New Haven's stories run with the harbor and the ridges. They'll tell you the elms once arched right over the streets, which is how the Elm City got its name. They'll tell you about the Great Shippe that sailed for England in 1646 and was never seen again — except, the legend says, as a phantom ship in the clouds over the harbor. They'll point up at West Rock and the regicides' cave, and down at the brownstone lighthouse on the Sound, and then they'll argue, at length, about whose apizza is best.
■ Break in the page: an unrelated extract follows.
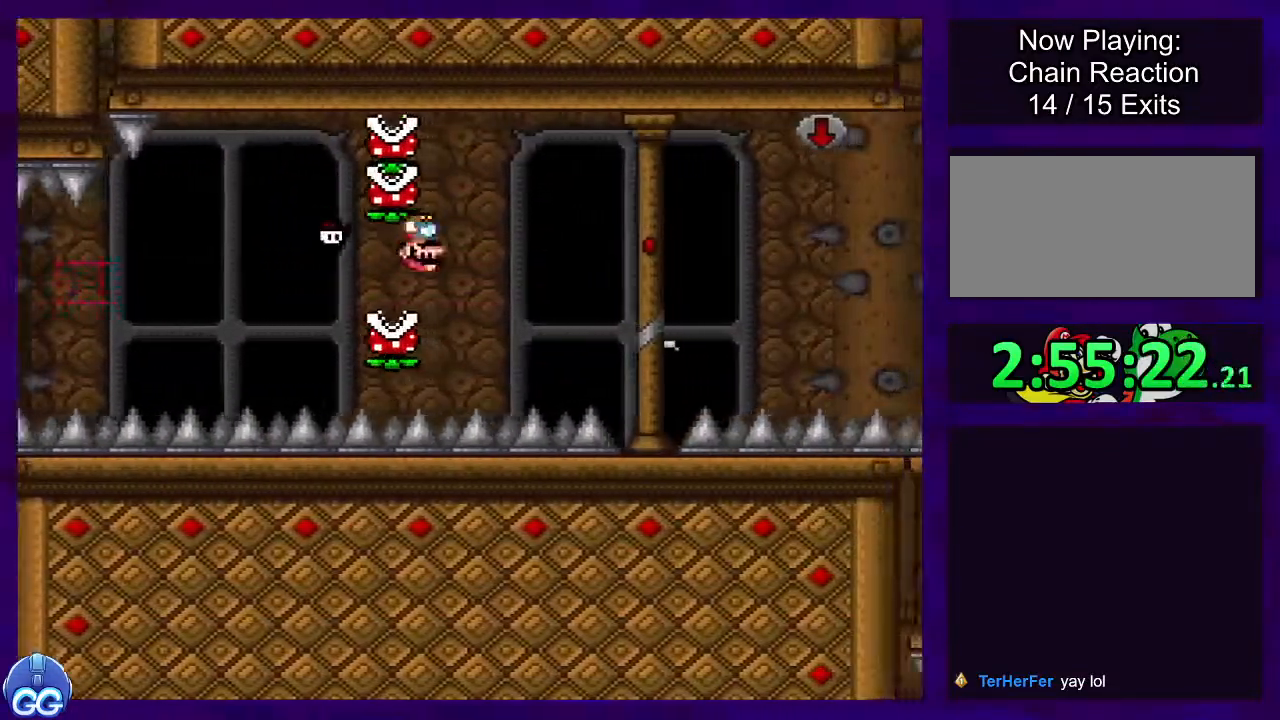
{"buttons": ["X"], "events": [[50, "DPAD_RIGHT", "down"], [384, "DPAD_RIGHT", "up"]]}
Today New Haven is the Elm City still — a harbor-and-ridge city of museums, theaters, and the most argued-over pizza in the country, anchored by four centuries of history. Its story runs from a Quinnipiac homeland through the first planned city in America, the regicides on West Rock, and a Long Island Sound port. Our New Haven designs gather that identity into wearable form — the Elm City, the nine-square Green, the oyster shore. From the nine-square Green to the regicides' cave on West Rock, wear a little of the Elm City's four centuries.
Why People Visit New Haven Connecticut
People come to New Haven for the layered history and the harbor — the first planned city in America, the regicides' cave, the lighthouse on the Sound — and for the museums, theaters, and the apizza the city argues about endlessly. It is compact, walkable, and deep: four centuries of New England on Long Island Sound.